▶ _INSTRUCTION 1_:
Answer these questions about the mining tax incentives piece below:
(a) Which program and station did Cornelius Mweetwa appear on when he made his claim?
(b) Which tax did Dr. Situmbeko Musokotwane abolish in his first budget address, and how much was it earning the government each year?
(c) For up to how many years does the piece say tax losses can be carried forward?
▶ _INSTRUCTION 2_: Pick up the mining tax incentives piece below after its final line and keep writing.

Published 1 month ago3 minute read

Tax Incentives for the Mining Sector

Amb. Emmanuel Mwamba wrote;

During his appearance on Hot Seat on Hot FM, Chief Government Spokesperson Cornelius Mweetwa claimed that his government has never given any tax or other incentives to the mining sector.

Off course this is a terrible and shameless lie by Hon. Mweetwa.

In his first budget address in 2021 Finance and National Planning Minister, Dr. Situmbeko Musokotwane,abolished the non-deductible mineral royalty tax  that was earning government $1.1billion every year from the sector since it was introduced in 2019.

Further mining development agreements have been signed with Government for First Quantum Minerals (FQM) and others that have provided detailed exemptions on taxes, fees, tarrifs and in some cases electricity tariffs.

Let’s tabulate other incentives that the mining sector enjoy since September 2021.

●accelerated depreciation on capital equipment.

●duty-free importation of machinery,
●extended tax loss carry forward periods (up to 10 years),

●zero-rated export tax on mining products.

●input tax claims for exploration companies,

●higher capital allowance percentage compared to other sectors, essentially allowing for faster write-off of investments on mining equipment.

●Reduced corporate tax rates for mining companies.

●Accelerated depreciation on capital equipment and machinery.

●Deductibility of mineral royalties for corporate income tax calculations.

●Extended tax loss carry forward period specifically for mining companies.

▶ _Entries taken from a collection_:
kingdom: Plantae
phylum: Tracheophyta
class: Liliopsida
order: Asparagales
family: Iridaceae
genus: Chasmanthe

▶ _WRITTEN RESPONSE 1_:
(a) Hot Seat on Hot FM.
(b) The non-deductible mineral royalty tax, which was earning $1.1 billion a year.
(c) Up to 10 years.

▶ _WRITTEN RESPONSE 2_:
●Import duty exemptions:

●Duty-free importation of capital equipment and utility vehicles used in mining operations.

Other incentives:

●Investment guarantees and protection against nationalization

●Facilitation for acquiring licenses, immigration permits, and land

●Input tax claim on pre-production exploration costs.

●Guaranteed input tax claim for ten years on pre-production
expenditure for exploration companies in the mining sector.

●Interest on which a deduction is not allowed (in excess of
threshold) may be treated as incurred during the next
charge year and carried forward for a period of ten years.

●Tax losses shall be deducted from 50% of the income of the
person from the mining operation provided that the losses shall
not be carried forward beyond 10 subsequent charge years
after the charge year in which the loss is incurred;

●Any mining company holding a mining license carrying on the
mining of base metals is taxed at 30%.
●Dividends paid by a mining company holding a mining license
and carrying on mining operations is taxed at 0%.

●20% mining deduction on capital expenditure on buildings, rail
way lines, equipment, shaft sinking or any similar works.

●Allowable deduction of actual costs incurred by way of
restoration and rehabilitation works or amounts paid into the
Environmental Protection Fund pursuant to Section
86 of the Mines and Minerals Development Act 2015.

●Mineral Royalty deductible for Corporate Income Tax
assessment purposes.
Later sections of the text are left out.